Lagalisse is one of those exceptional scholars who manages to follow a clear line of argument while also dropping profound commentaries on a variety of other topics as she goes. She provides, almost in passing, a brilliant and ruthlessly incisive take-down of the performative allyship of academic elites toward persons of oppressed identities (this, she says, all too often “consist[s] in valorizing one’s self vis-à-vis one’s peers… instead of constituting tangible benefits for the persons with whom one is ‘allied'”). There’s also an excellent critique of performative politics – “good politics” – and its racist consequences. Identity-policing and call-out culture is more often than not a matter of semantics, where the people being called out are not necessarily trying to be racist or oppressive, but simply lack the sophisticated verbiage of the people doing the calling out. “As a consequence,” she writes, “articulate students of Edward Said or well-spoken sexists may enjoy ‘good politics’ simply because they cite and reiterate their bourgeois self-detachment (‘reflexivity’) by way of choicefully framed speeches.”
The people who lack the sophisticated language necessary to engage in performative politics are more often than not the poor and working class. Put another way, she continues, “it is common for diverse professional-class activists to enjoy locating racism, sexism, homophobia, etc. among (diverse) working-class subjects… as in this way they may take the critical lens off themselves.”
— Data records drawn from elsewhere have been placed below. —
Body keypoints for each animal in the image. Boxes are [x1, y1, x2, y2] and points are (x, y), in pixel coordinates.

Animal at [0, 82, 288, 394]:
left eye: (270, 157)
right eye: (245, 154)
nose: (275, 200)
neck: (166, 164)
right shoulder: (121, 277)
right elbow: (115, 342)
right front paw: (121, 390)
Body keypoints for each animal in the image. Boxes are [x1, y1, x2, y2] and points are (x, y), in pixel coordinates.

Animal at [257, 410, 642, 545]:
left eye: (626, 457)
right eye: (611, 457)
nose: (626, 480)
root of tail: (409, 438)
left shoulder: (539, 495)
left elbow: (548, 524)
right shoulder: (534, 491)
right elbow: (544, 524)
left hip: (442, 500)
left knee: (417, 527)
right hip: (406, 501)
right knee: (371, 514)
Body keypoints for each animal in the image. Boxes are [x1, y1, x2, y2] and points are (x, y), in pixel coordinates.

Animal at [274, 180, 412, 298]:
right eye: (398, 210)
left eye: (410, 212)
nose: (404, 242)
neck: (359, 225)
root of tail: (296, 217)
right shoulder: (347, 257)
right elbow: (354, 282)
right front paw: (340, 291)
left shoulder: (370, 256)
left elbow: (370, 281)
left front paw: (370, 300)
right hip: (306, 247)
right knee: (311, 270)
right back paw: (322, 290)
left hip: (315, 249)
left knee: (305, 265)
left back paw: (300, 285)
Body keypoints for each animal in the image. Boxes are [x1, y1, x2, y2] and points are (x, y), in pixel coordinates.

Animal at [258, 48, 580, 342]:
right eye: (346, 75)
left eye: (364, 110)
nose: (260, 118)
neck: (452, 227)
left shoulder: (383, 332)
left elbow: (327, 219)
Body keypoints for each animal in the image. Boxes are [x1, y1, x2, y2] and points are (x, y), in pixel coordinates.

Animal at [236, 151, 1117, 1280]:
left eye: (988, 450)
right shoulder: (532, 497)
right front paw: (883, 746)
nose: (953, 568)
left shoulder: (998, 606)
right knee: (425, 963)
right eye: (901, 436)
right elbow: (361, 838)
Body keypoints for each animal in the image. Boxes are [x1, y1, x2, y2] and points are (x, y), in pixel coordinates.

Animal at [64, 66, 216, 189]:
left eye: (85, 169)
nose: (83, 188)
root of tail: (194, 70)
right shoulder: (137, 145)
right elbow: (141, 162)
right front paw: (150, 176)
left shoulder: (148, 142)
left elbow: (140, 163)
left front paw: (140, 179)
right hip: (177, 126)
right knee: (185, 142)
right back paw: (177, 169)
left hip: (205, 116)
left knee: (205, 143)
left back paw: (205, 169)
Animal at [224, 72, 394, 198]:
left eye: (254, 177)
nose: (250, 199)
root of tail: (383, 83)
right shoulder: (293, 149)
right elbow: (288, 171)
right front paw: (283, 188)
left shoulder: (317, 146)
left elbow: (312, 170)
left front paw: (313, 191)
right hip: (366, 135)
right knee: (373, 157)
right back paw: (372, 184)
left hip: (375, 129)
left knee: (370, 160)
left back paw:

This, she observes – bringing the argument back to her primary topic with a masterful flourish – is not so far off from what’s going on with conspiracy theories. The broad public understands they are being manipulated, but lack the sophisticated language of intellectual elites with which to articulate that process. “[A]s a university professor I may respectably discuss Central Intelligence Agency involvement in drug trafficking, yet a truck driver who says the same thing is often tossed off as a ‘crazy conspiracy theorist,'” she observes.
Lagalisse acknowledges that her book is mostly a cursory historical survey, coupled with some provocative argumentative essays, but it’s a rewarding, thought-provoking and densely intellectual one. There’s a tremendous amount packed into these few short pages, which offer superb and valuable reading for the academic theorist and the on-the-ground activist alike. The takeaway message for both is this: the next time your neighbour or taxi driver starts spinning what you think is an incredulous conspiracy theory, don’t just glaze over or change the subject. Instead, try and listen to what they’re saying, and maybe engage with them. By filleting away the anti-Semitism and the lizard-men, you might discover you’ve got more in common than you think.